Jeremy’s final words during today’s course: Next week NLP & Computer Vision
Thanks Jeremy and Rachel
Thanks for another great lecture! Interesting to learn more about some “traditional” ML techniques like random forests!
Hahaha - yes I have
Excited it’s coming next week
Thanks Jeremy, Rachel & Sylvain.
Can someone please point to what entity embedding mean from the last bit of the lesson? Is it the one hot encoding that we discussed or something else?
Thanks, see you all next week!
The enhancements that make Random Forest
such a powerful Decision Tree
model are:
-
Bootstrap sampling
, which is selecting a random subset of the data (i.e. rows in the data table) to construct each decision tree, and - Selecting a random subset of the features (i.e columns in the data table) to make a ‘split’ at each ‘node’ in a decision tree.
-
Ensembling
, which is contructing a group of models (in this case, a ‘forest’ of trees) and averaging their votes to make each final classification.

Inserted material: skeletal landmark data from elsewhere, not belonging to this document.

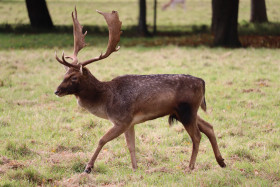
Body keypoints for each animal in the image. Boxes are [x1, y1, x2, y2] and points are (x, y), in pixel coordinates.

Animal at [54, 7, 225, 174]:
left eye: (74, 77)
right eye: (64, 74)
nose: (57, 91)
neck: (106, 100)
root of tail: (202, 82)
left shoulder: (122, 119)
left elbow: (102, 140)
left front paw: (88, 167)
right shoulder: (130, 123)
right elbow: (131, 145)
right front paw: (135, 168)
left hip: (186, 110)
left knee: (197, 136)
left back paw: (190, 167)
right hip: (185, 111)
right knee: (209, 127)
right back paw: (221, 162)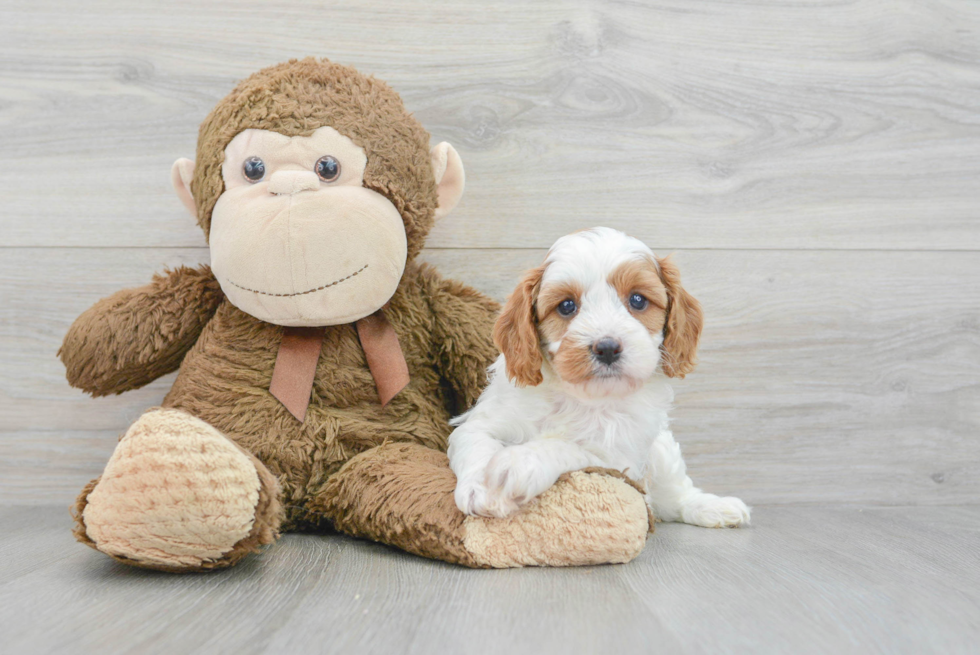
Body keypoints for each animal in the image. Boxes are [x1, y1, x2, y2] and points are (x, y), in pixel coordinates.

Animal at [448, 228, 756, 532]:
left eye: (638, 300)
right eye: (567, 306)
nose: (607, 347)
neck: (580, 396)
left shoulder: (616, 459)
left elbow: (567, 446)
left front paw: (519, 463)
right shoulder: (483, 421)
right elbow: (476, 442)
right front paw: (480, 488)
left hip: (662, 451)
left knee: (675, 496)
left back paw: (714, 507)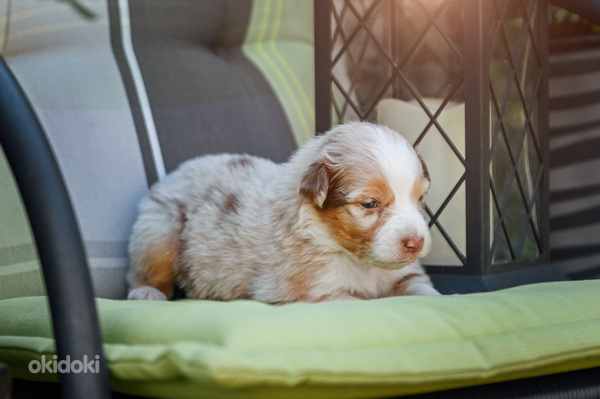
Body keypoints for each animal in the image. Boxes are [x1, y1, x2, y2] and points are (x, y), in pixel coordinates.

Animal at [126, 122, 440, 304]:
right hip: (158, 228)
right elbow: (349, 300)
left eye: (420, 198)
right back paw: (146, 292)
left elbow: (423, 291)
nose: (416, 243)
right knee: (147, 269)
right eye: (370, 204)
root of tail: (177, 172)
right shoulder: (310, 291)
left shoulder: (405, 275)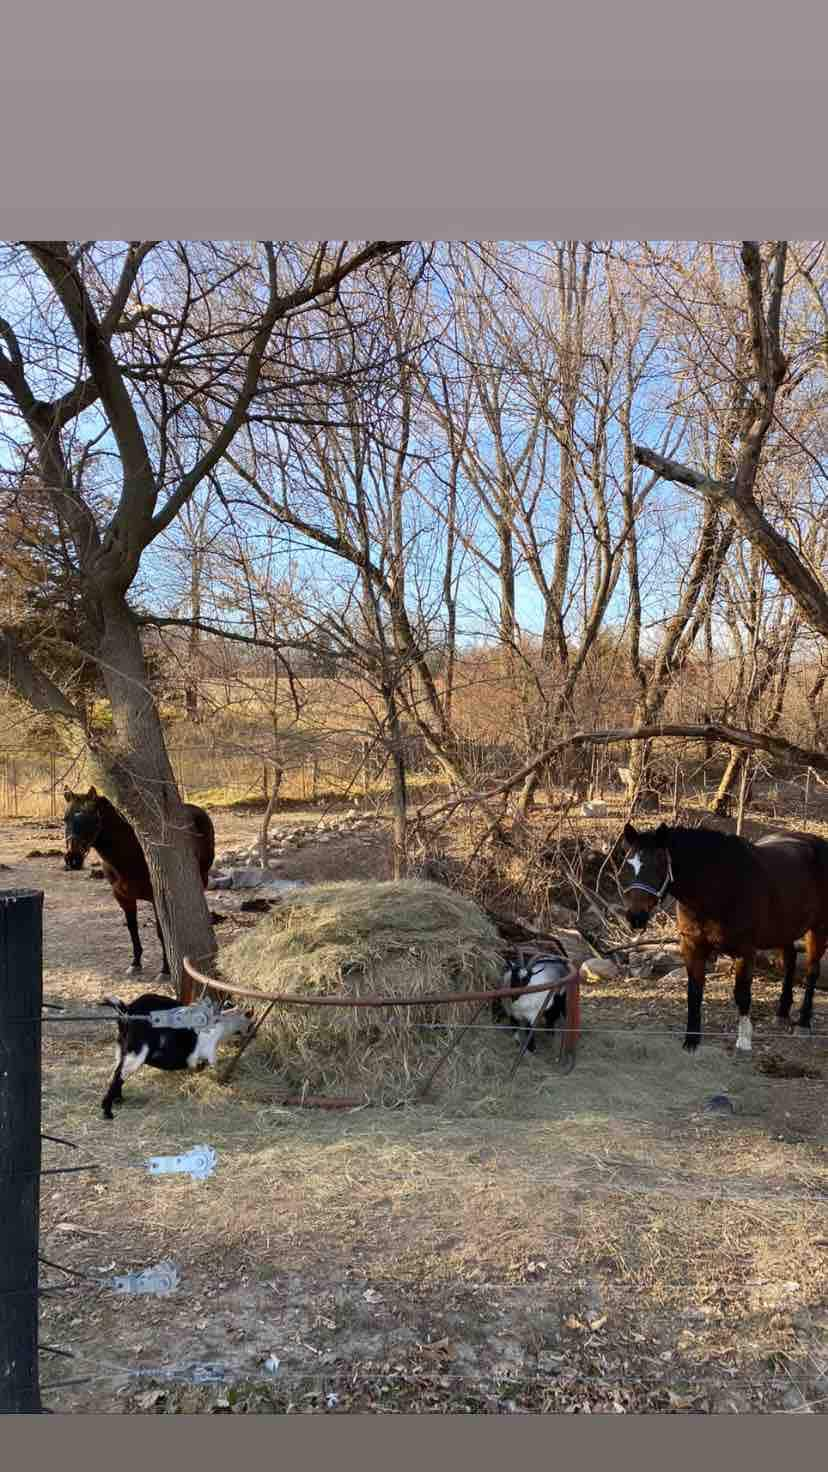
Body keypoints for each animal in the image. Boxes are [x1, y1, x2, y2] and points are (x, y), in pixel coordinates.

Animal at [62, 783, 213, 977]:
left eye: (91, 819)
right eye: (65, 819)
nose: (72, 859)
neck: (131, 852)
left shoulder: (157, 898)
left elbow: (161, 932)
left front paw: (165, 970)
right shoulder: (123, 897)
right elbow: (132, 927)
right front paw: (135, 963)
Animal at [100, 995, 254, 1118]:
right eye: (249, 1020)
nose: (252, 1033)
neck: (220, 1023)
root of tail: (127, 1011)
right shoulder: (208, 1049)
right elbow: (208, 1063)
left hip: (122, 1049)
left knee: (117, 1072)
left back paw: (119, 1100)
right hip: (136, 1053)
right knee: (119, 1075)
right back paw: (108, 1112)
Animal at [618, 824, 825, 1053]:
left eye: (658, 865)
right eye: (627, 866)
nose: (635, 917)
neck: (720, 886)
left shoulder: (745, 950)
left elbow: (742, 993)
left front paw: (744, 1040)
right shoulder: (692, 945)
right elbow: (694, 991)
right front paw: (691, 1039)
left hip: (818, 929)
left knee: (812, 971)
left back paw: (803, 1023)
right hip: (784, 930)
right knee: (789, 962)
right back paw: (781, 1013)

The first two of these enhancements are analogous in their application and their effect to the Dropout
technique in Neural Networks
.
For those interested in exploring said paper, I’ve opened up a thread here:
Thanks for the lesson Rachel, Jeremy, and team! As Kaggle seems to not have many open competitions using tabular data at present, I’m sharing the SIOP ML Competition as another place to find opportunities in putting chapter 9 through it’s paces!
Thanks FraPochetti, I really liked your post!
Thanks @FraPochetti
Entity encoding is replacing categorical columns with learnable embeddings.

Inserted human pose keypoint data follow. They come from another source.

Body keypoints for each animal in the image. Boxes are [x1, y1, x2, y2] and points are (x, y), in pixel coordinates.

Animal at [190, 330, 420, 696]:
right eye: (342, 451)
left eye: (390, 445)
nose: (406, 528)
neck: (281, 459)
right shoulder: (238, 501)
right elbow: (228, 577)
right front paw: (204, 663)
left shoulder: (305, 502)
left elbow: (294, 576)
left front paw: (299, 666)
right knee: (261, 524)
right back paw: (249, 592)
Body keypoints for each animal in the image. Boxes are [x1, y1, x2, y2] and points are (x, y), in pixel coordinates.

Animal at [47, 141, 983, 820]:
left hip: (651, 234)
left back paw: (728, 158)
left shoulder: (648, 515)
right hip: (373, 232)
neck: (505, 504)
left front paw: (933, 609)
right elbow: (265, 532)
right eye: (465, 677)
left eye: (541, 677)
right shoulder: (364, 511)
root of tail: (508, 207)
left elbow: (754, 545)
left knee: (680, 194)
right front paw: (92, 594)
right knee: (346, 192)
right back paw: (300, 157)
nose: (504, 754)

In the notebook, the categorical columns were already replaced by numerical values when doing random forest and we used the same for NN. How do we get these values?

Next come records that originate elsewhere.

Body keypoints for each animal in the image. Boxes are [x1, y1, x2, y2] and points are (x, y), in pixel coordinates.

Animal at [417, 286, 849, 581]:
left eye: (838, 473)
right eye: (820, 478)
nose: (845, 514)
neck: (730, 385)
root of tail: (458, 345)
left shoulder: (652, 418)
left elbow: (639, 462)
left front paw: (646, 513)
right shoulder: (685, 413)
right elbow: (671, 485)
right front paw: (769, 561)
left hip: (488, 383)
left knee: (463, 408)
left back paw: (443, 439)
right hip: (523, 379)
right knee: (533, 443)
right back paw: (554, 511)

Also for more on that and where it came from @rachel wrote a wonderful article: Redirect
TL;DR? Took inspiration from Word2Vec
They’re relational to the particular cardinality of that variable. An easy example is say we have Jack, Queen, King, and Ace. Now we can’t simply pass that in as they’re not numbers! Instead let’s represent each separate option as an integer number. So we could say Jack = 0, Queen = 1, etc. etc. This scale up is done the same way and is the main method for utilizing categorical data
The tabular_learner internally inserts the embeddings layer to the columns which you specified as categorical columns.
Thanks @muellerzr and @vijayabhaskar
Great lesson! Thanks and kudos to all the fast.ai team
Thanks for the lecture! This is probably one of the most practically useful lessons for myself, and I’m guessing a lot of others who work regularly with tabular data.